DATA_DIR=${DATA_DIR:-/data/imagenet}

echo ""
echo "数据集目录：$DATA_DIR"
echo ""

# 1. 创建目录结构
echo "[1/4] 创建目录结构..."
mkdir -p $DATA_DIR/train
mkdir -p $DATA_DIR/val

# 2. 下载数据集 (需要 ImageNet 账号)
echo ""
echo "[2/4] 下载数据集..."
echo "请从 https://image-net.org 下载以下文件:"
echo "  - ILSVRC2012_img_train.tar"
echo "  - ILSVRC2012_img_val.tar"
echo ""
echo "解压命令:"
echo "  tar xvf ILSVRC2012_img_train.tar -C $DATA_DIR/train"
echo "  tar xvf ILSVRC2012_img_val.tar -C $DATA_DIR/val"

# 3. 准备验证集标签
echo ""
echo "[3/4] 准备验证集标签..."
cat << 'EOF' > $DATA_DIR/prepare_val.py
import os
import shutil
from pathlib import Path

val_dir = Path('/data/imagenet/val')
val_img_dir = val_dir / 'images'
val_img_dir.mkdir(exist_ok=True)

# 读取 synset 映射
synset_map = {}
with open('ILSVRC2012_validation_ground_truth.txt') as f:
    for i, line in enumerate(f, 1):
        synset_id = line.strip()
        if synset_id not in synset_map:
            synset_map[synset_id] = len(synset_map) + 1
        class_dir = val_img_dir / f'{synset_id:08d}'
        class_dir.mkdir(exist_ok=True)
        img_name = f'ILSVRC2012_val_{i:08d}.JPEG'
        shutil.move(val_dir / img_name, class_dir / img_name)

print(f"验证集准备完成：{len(synset_map)} 类")
EOF

# 4. 使用 NVIDIA DALI 加速数据加载 (可选)
echo ""
echo "[4/4] 安装 NVIDIA DALI (可选，加速数据加载)..."
pip install nvidia-dali-cuda120

echo ""
echo "=========================================="
echo "  数据集准备完成"
echo "=========================================="

训练配置

#!/usr/bin/env python3
# training_config.py - 训练配置

from dataclasses import dataclass
from typing import Optional

@dataclass
class TrainingConfig:
    """训练配置"""
    
    # 数据配置
    data_dir: str = '/data/imagenet'
    image_size: int = 224
    workers: int = 8  # DataLoader 工作进程数
    
    # 模型配置
    model: str = 'resnet50'
    pretrained: bool = False
    num_classes: int = 1000
    
    # 训练配置
    batch_size: int = 256  # 每卡 batch size
    epochs: int = 90
    lr: float = 0.1
    momentum: float = 0.9
    weight_decay: float = 1e-4
    lr_scheduler: str = 'cosine'  # step/cosine
    
    # 混合精度
    amp: bool = True
    amp_dtype: str = 'float16'  # float16/bfloat16
    
    # 分布式配置
    distributed: bool = True
    world_size: int = 8
    sync_bn: bool = True  # 同步 BatchNorm
    
    # 日志配置
    log_dir: str = 'logs'
    tensorboard: bool = True
    wandb: bool = False
    print_freq: int = 10
    
    # Checkpoint
    checkpoint_dir: str = 'checkpoints'
    save_freq: int = 10
    resume: Optional[str] = None

# 默认配置
default_config = TrainingConfig()

任务说明>
请列出节选内容中 TrainingConfig 类里注释“# 训练配置”下的全部参数名及其默认值。

提供信息>
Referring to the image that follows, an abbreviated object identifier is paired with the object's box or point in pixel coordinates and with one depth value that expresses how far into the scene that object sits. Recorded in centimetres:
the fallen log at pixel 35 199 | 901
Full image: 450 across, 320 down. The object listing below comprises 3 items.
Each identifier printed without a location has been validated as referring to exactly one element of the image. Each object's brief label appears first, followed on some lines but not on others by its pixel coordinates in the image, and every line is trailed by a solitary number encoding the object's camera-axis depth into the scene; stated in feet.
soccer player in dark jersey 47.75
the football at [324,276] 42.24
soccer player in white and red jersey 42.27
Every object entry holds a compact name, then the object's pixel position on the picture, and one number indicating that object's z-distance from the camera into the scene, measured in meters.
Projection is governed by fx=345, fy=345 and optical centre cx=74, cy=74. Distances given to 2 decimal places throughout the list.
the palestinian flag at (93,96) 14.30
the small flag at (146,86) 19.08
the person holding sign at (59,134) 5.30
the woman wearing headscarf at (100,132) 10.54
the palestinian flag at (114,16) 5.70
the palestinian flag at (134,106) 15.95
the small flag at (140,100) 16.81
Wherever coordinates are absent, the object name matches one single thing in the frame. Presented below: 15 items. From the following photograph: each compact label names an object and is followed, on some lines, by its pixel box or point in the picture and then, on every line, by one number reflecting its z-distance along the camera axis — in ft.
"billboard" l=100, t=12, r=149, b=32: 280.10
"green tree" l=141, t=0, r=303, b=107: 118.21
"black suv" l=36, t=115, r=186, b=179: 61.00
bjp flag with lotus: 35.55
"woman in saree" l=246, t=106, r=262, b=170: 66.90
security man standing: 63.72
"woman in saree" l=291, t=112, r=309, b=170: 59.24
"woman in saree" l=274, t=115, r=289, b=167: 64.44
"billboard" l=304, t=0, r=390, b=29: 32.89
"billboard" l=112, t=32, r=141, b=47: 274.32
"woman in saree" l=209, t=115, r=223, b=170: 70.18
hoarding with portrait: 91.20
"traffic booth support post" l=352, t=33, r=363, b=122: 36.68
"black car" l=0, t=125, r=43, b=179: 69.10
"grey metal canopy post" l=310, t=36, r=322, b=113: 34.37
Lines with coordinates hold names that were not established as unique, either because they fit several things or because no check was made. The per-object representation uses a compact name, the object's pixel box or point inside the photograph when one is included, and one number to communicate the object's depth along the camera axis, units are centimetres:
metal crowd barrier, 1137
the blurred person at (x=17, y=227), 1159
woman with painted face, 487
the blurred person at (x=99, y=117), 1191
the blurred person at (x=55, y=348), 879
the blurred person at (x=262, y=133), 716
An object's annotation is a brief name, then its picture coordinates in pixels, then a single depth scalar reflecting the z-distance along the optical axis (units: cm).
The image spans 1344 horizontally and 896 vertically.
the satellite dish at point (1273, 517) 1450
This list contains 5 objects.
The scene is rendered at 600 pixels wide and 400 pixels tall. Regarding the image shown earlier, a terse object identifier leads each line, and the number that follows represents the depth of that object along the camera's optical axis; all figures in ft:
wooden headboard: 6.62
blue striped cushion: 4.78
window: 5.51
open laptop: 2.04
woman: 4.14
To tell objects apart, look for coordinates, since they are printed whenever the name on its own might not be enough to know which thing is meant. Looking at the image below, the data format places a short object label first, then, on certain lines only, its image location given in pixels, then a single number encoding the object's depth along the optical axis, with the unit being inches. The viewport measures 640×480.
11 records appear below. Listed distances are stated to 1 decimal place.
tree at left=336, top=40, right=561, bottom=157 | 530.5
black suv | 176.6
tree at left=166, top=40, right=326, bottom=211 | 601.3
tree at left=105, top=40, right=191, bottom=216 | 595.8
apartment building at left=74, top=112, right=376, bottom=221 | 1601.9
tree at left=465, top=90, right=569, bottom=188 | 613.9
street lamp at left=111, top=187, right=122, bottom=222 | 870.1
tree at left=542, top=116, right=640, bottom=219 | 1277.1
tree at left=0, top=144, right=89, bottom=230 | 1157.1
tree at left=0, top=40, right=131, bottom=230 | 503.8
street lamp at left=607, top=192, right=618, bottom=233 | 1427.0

问题解答>
- batch_size：256
- epochs：90
- lr：0.1
- momentum：0.9
- weight_decay：1e-4
- lr_scheduler：'cosine'